• **Task description**
Convert every line of the data below into a Markdown table with the columns "Row" and "Line," numbering each row in sequence and omitting any blank lines.

• **Supplied entries**

• • • • • • •

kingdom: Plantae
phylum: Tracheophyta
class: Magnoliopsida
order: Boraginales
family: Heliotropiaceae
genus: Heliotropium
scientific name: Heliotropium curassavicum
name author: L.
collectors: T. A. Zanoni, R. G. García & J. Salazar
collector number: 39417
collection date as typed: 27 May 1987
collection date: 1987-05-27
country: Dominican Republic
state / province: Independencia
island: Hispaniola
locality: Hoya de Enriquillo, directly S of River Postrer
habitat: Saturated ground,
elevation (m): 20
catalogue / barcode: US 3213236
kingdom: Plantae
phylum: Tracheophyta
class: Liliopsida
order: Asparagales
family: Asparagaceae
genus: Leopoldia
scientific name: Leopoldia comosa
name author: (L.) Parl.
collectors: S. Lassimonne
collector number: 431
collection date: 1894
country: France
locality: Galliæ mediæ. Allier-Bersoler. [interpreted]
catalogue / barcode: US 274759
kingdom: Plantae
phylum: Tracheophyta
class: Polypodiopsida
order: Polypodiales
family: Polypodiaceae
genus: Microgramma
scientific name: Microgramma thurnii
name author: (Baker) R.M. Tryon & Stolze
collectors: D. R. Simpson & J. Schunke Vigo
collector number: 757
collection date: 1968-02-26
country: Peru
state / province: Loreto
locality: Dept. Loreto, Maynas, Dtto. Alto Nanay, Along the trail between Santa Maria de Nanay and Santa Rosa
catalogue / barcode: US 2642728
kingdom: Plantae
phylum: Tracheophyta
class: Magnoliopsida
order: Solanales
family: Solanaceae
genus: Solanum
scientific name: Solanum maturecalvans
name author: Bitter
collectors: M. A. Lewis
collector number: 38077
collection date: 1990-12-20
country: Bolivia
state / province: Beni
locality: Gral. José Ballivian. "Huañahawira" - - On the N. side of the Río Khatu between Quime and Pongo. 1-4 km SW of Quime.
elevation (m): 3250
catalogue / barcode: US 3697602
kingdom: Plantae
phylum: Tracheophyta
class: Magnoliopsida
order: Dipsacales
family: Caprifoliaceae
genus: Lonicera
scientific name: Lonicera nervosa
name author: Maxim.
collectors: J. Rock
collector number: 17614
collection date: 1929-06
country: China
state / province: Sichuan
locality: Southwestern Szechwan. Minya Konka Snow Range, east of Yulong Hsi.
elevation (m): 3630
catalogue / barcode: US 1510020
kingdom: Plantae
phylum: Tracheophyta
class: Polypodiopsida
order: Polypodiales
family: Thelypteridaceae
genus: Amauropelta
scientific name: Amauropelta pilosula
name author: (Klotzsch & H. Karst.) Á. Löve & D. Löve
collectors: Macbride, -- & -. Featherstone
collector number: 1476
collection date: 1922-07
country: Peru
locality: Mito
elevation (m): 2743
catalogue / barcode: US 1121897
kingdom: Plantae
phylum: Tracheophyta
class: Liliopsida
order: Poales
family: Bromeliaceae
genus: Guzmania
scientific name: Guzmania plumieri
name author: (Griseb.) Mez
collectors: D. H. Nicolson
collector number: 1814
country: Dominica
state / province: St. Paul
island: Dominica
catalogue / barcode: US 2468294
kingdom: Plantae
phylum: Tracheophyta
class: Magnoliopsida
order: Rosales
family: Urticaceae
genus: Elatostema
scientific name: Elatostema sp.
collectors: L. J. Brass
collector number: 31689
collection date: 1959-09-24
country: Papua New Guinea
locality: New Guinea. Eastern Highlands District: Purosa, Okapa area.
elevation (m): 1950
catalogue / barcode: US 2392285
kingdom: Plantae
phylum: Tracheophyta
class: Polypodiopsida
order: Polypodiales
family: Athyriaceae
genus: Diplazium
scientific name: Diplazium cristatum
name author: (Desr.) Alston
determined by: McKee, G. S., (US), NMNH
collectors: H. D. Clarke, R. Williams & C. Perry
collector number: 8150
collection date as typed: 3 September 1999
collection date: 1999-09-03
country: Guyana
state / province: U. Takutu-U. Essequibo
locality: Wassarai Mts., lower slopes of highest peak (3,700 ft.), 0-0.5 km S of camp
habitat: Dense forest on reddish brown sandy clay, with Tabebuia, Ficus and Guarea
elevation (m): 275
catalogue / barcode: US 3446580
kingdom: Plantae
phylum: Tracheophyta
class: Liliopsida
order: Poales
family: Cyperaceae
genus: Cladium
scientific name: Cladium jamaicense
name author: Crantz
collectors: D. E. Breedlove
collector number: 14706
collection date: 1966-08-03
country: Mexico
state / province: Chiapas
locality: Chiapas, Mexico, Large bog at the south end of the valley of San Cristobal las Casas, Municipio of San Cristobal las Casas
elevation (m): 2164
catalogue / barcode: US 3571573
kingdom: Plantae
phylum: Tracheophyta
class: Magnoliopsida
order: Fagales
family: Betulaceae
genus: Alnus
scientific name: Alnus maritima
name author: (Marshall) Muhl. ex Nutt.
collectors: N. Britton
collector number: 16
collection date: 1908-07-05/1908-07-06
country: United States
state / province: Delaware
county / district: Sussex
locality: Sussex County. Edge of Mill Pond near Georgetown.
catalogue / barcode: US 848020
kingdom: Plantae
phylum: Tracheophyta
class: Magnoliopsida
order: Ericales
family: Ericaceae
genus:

• • • • • • •

• **Written answer**
| Row | Line |
|---|---|
| 1 | kingdom: Plantae |
| 2 | phylum: Tracheophyta |
| 3 | class: Magnoliopsida |
| 4 | order: Boraginales |
| 5 | family: Heliotropiaceae |
| 6 | genus: Heliotropium |
| 7 | scientific name: Heliotropium curassavicum |
| 8 | name author: L. |
| 9 | collectors: T. A. Zanoni, R. G. García & J. Salazar |
| 10 | collector number: 39417 |
| 11 | collection date as typed: 27 May 1987 |
| 12 | collection date: 1987-05-27 |
| 13 | country: Dominican Republic |
| 14 | state / province: Independencia |
| 15 | island: Hispaniola |
| 16 | locality: Hoya de Enriquillo, directly S of River Postrer |
| 17 | habitat: Saturated ground, |
| 18 | elevation (m): 20 |
| 19 | catalogue / barcode: US 3213236 |
| 20 | kingdom: Plantae |
| 21 | phylum: Tracheophyta |
| 22 | class: Liliopsida |
| 23 | order: Asparagales |
| 24 | family: Asparagaceae |
| 25 | genus: Leopoldia |
| 26 | scientific name: Leopoldia comosa |
| 27 | name author: (L.) Parl. |
| 28 | collectors: S. Lassimonne |
| 29 | collector number: 431 |
| 30 | collection date: 1894 |
| 31 | country: France |
| 32 | locality: Galliæ mediæ. Allier-Bersoler. [interpreted] |
| 33 | catalogue / barcode: US 274759 |
| 34 | kingdom: Plantae |
| 35 | phylum: Tracheophyta |
| 36 | class: Polypodiopsida |
| 37 | order: Polypodiales |
| 38 | family: Polypodiaceae |
| 39 | genus: Microgramma |
| 40 | scientific name: Microgramma thurnii |
| 41 | name author: (Baker) R.M. Tryon & Stolze |
| 42 | collectors: D. R. Simpson & J. Schunke Vigo |
| 43 | collector number: 757 |
| 44 | collection date: 1968-02-26 |
| 45 | country: Peru |
| 46 | state / province: Loreto |
| 47 | locality: Dept. Loreto, Maynas, Dtto. Alto Nanay, Along the trail between Santa Maria de Nanay and Santa Rosa |
| 48 | catalogue / barcode: US 2642728 |
| 49 | kingdom: Plantae |
| 50 | phylum: Tracheophyta |
| 51 | class: Magnoliopsida |
| 52 | order: Solanales |
| 53 | family: Solanaceae |
| 54 | genus: Solanum |
| 55 | scientific name: Solanum maturecalvans |
| 56 | name author: Bitter |
| 57 | collectors: M. A. Lewis |
| 58 | collector number: 38077 |
| 59 | collection date: 1990-12-20 |
| 60 | country: Bolivia |
| 61 | state / province: Beni |
| 62 | locality: Gral. José Ballivian. "Huañahawira" - - On the N. side of the Río Khatu between Quime and Pongo. 1-4 km SW of Quime. |
| 63 | elevation (m): 3250 |
| 64 | catalogue / barcode: US 3697602 |
| 65 | kingdom: Plantae |
| 66 | phylum: Tracheophyta |
| 67 | class: Magnoliopsida |
| 68 | order: Dipsacales |
| 69 | family: Caprifoliaceae |
| 70 | genus: Lonicera |
| 71 | scientific name: Lonicera nervosa |
| 72 | name author: Maxim. |
| 73 | collectors: J. Rock |
| 74 | collector number: 17614 |
| 75 | collection date: 1929-06 |
| 76 | country: China |
| 77 | state / province: Sichuan |
| 78 | locality: Southwestern Szechwan. Minya Konka Snow Range, east of Yulong Hsi. |
| 79 | elevation (m): 3630 |
| 80 | catalogue / barcode: US 1510020 |
| 81 | kingdom: Plantae |
| 82 | phylum: Tracheophyta |
| 83 | class: Polypodiopsida |
| 84 | order: Polypodiales |
| 85 | family: Thelypteridaceae |
| 86 | genus: Amauropelta |
| 87 | scientific name: Amauropelta pilosula |
| 88 | name author: (Klotzsch & H. Karst.) Á. Löve & D. Löve |
| 89 | collectors: Macbride, -- & -. Featherstone |
| 90 | collector number: 1476 |
| 91 | collection date: 1922-07 |
| 92 | country: Peru |
| 93 | locality: Mito |
| 94 | elevation (m): 2743 |
| 95 | catalogue / barcode: US 1121897 |
| 96 | kingdom: Plantae |
| 97 | phylum: Tracheophyta |
| 98 | class: Liliopsida |
| 99 | order: Poales |
| 100 | family: Bromeliaceae |
| 101 | genus: Guzmania |
| 102 | scientific name: Guzmania plumieri |
| 103 | name author: (Griseb.) Mez |
| 104 | collectors: D. H. Nicolson |
| 105 | collector number: 1814 |
| 106 | country: Dominica |
| 107 | state / province: St. Paul |
| 108 | island: Dominica |
| 109 | catalogue / barcode: US 2468294 |
| 110 | kingdom: Plantae |
| 111 | phylum: Tracheophyta |
| 112 | class: Magnoliopsida |
| 113 | order: Rosales |
| 114 | family: Urticaceae |
| 115 | genus: Elatostema |
| 116 | scientific name: Elatostema sp. |
| 117 | collectors: L. J. Brass |
| 118 | collector number: 31689 |
| 119 | collection date: 1959-09-24 |
| 120 | country: Papua New Guinea |
| 121 | locality: New Guinea. Eastern Highlands District: Purosa, Okapa area. |
| 122 | elevation (m): 1950 |
| 123 | catalogue / barcode: US 2392285 |
| 124 | kingdom: Plantae |
| 125 | phylum: Tracheophyta |
| 126 | class: Polypodiopsida |
| 127 | order: Polypodiales |
| 128 | family: Athyriaceae |
| 129 | genus: Diplazium |
| 130 | scientific name: Diplazium cristatum |
| 131 | name author: (Desr.) Alston |
| 132 | determined by: McKee, G. S., (US), NMNH |
| 133 | collectors: H. D. Clarke, R. Williams & C. Perry |
| 134 | collector number: 8150 |
| 135 | collection date as typed: 3 September 1999 |
| 136 | collection date: 1999-09-03 |
| 137 | country: Guyana |
| 138 | state / province: U. Takutu-U. Essequibo |
| 139 | locality: Wassarai Mts., lower slopes of highest peak (3,700 ft.), 0-0.5 km S of camp |
| 140 | habitat: Dense forest on reddish brown sandy clay, with Tabebuia, Ficus and Guarea |
| 141 | elevation (m): 275 |
| 142 | catalogue / barcode: US 3446580 |
| 143 | kingdom: Plantae |
| 144 | phylum: Tracheophyta |
| 145 | class: Liliopsida |
| 146 | order: Poales |
| 147 | family: Cyperaceae |
| 148 | genus: Cladium |
| 149 | scientific name: Cladium jamaicense |
| 150 | name author: Crantz |
| 151 | collectors: D. E. Breedlove |
| 152 | collector number: 14706 |
| 153 | collection date: 1966-08-03 |
| 154 | country: Mexico |
| 155 | state / province: Chiapas |
| 156 | locality: Chiapas, Mexico, Large bog at the south end of the valley of San Cristobal las Casas, Municipio of San Cristobal las Casas |
| 157 | elevation (m): 2164 |
| 158 | catalogue / barcode: US 3571573 |
| 159 | kingdom: Plantae |
| 160 | phylum: Tracheophyta |
| 161 | class: Magnoliopsida |
| 162 | order: Fagales |
| 163 | family: Betulaceae |
| 164 | genus: Alnus |
| 165 | scientific name: Alnus maritima |
| 166 | name author: (Marshall) Muhl. ex Nutt. |
| 167 | collectors: N. Britton |
| 168 | collector number: 16 |
| 169 | collection date: 1908-07-05/1908-07-06 |
| 170 | country: United States |
| 171 | state / province: Delaware |
| 172 | county / district: Sussex |
| 173 | locality: Sussex County. Edge of Mill Pond near Georgetown. |
| 174 | catalogue / barcode: US 848020 |
| 175 | kingdom: Plantae |
| 176 | phylum: Tracheophyta |
| 177 | class: Magnoliopsida |
| 178 | order: Ericales |
| 179 | family: Ericaceae |
| 180 | genus: |